DATASET EXTRACT Block Start

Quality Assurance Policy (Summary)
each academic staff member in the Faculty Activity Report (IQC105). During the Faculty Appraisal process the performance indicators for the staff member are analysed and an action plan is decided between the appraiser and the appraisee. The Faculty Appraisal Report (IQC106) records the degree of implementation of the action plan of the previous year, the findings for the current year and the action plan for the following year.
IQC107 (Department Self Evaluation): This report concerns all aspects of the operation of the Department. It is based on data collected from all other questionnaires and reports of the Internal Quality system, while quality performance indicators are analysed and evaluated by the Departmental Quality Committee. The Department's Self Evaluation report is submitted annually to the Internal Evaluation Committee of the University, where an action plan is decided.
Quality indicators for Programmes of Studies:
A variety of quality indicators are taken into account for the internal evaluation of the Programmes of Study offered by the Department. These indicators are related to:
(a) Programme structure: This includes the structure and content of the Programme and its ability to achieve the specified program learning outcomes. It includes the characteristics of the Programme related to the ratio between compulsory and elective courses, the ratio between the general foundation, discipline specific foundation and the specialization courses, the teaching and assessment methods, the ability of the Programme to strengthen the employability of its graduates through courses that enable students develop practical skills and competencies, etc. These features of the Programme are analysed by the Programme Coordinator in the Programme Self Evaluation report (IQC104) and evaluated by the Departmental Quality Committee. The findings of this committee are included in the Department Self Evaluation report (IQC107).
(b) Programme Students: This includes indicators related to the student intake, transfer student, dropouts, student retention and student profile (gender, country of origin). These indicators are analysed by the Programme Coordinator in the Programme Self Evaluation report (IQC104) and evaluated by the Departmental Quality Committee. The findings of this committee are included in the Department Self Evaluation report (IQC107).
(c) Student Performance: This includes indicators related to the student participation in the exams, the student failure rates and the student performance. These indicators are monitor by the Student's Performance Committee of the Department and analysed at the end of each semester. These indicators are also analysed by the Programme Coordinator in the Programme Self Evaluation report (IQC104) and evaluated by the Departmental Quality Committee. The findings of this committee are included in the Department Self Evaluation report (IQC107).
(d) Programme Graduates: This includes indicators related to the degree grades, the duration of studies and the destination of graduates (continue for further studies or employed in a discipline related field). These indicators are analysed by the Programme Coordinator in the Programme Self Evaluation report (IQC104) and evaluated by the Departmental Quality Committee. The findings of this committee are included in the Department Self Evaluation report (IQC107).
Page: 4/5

DATASET EXTRACT Block End

• _AIM OF THE EXERCISE_: What you should output is every line of the records above, from the first through the line containing "Quality indicators for", unchanged.

• _SOLUTION TO THIS EXERCISE_:
Quality Assurance Policy (Summary)
each academic staff member in the Faculty Activity Report (IQC105). During the Faculty Appraisal process the performance indicators for the staff member are analysed and an action plan is decided between the appraiser and the appraisee. The Faculty Appraisal Report (IQC106) records the degree of implementation of the action plan of the previous year, the findings for the current year and the action plan for the following year.
IQC107 (Department Self Evaluation): This report concerns all aspects of the operation of the Department. It is based on data collected from all other questionnaires and reports of the Internal Quality system, while quality performance indicators are analysed and evaluated by the Departmental Quality Committee. The Department's Self Evaluation report is submitted annually to the Internal Evaluation Committee of the University, where an action plan is decided.
Quality indicators for Programmes of Studies:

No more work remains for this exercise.